### 課題 1
提示文によると、エアーステーションの教育活動では、なぜゴミそのものをなくすことを学んでいるのですか?理由を一、二文で説明してください。
### 課題 2
提示文によると、サスティナブルコーストラインズの海岸清掃には何名を超えるボランティアが参加していますか?

### 提示文
________________________

ハワイの自然や文化に思いやりの心を-「マラマハワイ」プログラムを体験

  • 2022年7月22日

SDGsに取り組んでいるビショップミュージアムへ

 ホノルルに戻り、ビショップミュージアムへ向かった。ここでは、ハワイアンホールツアー、固有植物ガーデンツアー、そしてパーレイ・エアーステーションツアーの3つのグループに分かれてビショップの敷地内を視察した。ビショップミュージアムの中には数々の固有種が植えられていて、例えば「Naupaka kai(ナウパカ カイ)」「 Ma’o(マオ)」と呼ばれるハワイのコットンUlu(ウル)の木などを紹介してくれた。

ビショップミュージアムでは、3つのグループに分かれツアーがおこなわれた

 敷地の大きな芝生の上に設置されたパーレイ・エアーステーションでは、NPO団体サスティナブルコーストラインズハワイの来迎秀紀(きむかい ひでき)氏が活動内容を説明をしてくれた。同NPO団体とパーレイ・エアーステーションは、パートナーシップを結んでお互いに活動を展開している。ビショップミュージアムで週2回(コロナ禍は一旦閉鎖)開催しているエアーステーションと呼ばれる次世代に向けた海洋汚染の教育についての取り組みを説明してくれた。

 海岸清掃プロジェクトは、ビーチでの非生分解性の廃棄物を取り除く活動を通して、人間が及ぼす環境破壊の現状を理解してもらうもので、今では、このサスティナブルコーストラインズでは1500名を超えるボランティアが参加した海岸清掃をおこなっている。また、海だけでなく、先日はホノルルにあるカイムキの街でも清掃活動をおこなったという。

海で拾われたマイクロチップのゴミ

 ゴミが増えると燃やすためCO2が排出されることになるため、ゴミそのものをなくすことについて学んだりしており、その教育活動は地域の全ての分野に広がり、海洋汚染の課題解決に向けた教育プレゼンテーションを学校、企業、公共団体、政府、地域社会に提供している。尚、日本語でのツアーも実施している。

________________________

### 抽出データ
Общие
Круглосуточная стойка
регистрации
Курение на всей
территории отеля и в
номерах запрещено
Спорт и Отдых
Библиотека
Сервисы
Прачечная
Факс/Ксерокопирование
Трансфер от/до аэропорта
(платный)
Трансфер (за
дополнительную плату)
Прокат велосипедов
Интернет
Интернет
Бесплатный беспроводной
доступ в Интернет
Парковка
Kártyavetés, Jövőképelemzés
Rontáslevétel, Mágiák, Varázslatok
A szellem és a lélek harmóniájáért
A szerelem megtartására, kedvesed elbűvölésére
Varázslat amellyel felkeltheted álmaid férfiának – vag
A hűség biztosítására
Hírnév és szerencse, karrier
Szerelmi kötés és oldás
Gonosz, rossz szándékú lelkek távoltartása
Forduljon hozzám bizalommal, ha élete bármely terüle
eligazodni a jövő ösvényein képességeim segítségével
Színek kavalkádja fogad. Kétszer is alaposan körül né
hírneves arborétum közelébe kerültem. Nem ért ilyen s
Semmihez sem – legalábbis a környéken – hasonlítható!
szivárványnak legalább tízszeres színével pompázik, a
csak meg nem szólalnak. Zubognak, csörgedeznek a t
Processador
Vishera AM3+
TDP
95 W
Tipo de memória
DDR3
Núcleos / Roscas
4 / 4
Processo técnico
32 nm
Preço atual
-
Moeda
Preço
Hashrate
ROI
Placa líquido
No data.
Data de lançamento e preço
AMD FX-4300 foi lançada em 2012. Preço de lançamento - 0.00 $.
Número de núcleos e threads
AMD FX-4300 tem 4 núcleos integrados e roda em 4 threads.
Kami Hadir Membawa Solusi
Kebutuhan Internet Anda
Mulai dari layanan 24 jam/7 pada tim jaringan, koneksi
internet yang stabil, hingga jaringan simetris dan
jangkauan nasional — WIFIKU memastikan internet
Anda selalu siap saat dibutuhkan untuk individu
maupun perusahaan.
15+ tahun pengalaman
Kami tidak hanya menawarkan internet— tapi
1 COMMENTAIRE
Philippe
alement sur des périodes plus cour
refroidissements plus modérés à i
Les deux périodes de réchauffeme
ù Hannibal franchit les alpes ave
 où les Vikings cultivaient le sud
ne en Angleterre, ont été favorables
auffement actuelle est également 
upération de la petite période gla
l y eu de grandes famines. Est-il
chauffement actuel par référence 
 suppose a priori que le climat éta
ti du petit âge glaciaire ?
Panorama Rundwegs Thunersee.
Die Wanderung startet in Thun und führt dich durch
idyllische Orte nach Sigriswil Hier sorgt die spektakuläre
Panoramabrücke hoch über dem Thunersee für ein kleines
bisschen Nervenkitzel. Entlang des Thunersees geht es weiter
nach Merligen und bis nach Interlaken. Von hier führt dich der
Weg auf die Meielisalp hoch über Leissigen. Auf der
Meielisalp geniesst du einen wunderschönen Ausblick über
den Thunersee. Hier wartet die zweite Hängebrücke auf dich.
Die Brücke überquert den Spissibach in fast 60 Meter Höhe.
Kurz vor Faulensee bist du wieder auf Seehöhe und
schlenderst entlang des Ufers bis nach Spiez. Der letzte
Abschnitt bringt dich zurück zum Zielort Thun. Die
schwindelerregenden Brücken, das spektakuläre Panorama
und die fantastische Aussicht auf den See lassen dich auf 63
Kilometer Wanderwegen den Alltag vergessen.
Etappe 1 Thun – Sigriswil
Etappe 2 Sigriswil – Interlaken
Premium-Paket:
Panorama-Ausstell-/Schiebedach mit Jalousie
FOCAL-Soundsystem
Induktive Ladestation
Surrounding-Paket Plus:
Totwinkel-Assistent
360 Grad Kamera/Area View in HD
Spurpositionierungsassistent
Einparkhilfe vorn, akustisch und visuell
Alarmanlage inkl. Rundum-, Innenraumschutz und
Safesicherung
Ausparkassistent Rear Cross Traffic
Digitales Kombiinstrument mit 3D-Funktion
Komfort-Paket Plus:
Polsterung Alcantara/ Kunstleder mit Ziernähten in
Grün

________________________

### 解答 1
ゴミが増えると、それを燃やすためにCO2が排出されることになるからです。

### 解答 2
1500名を超えるボランティアが参加しています。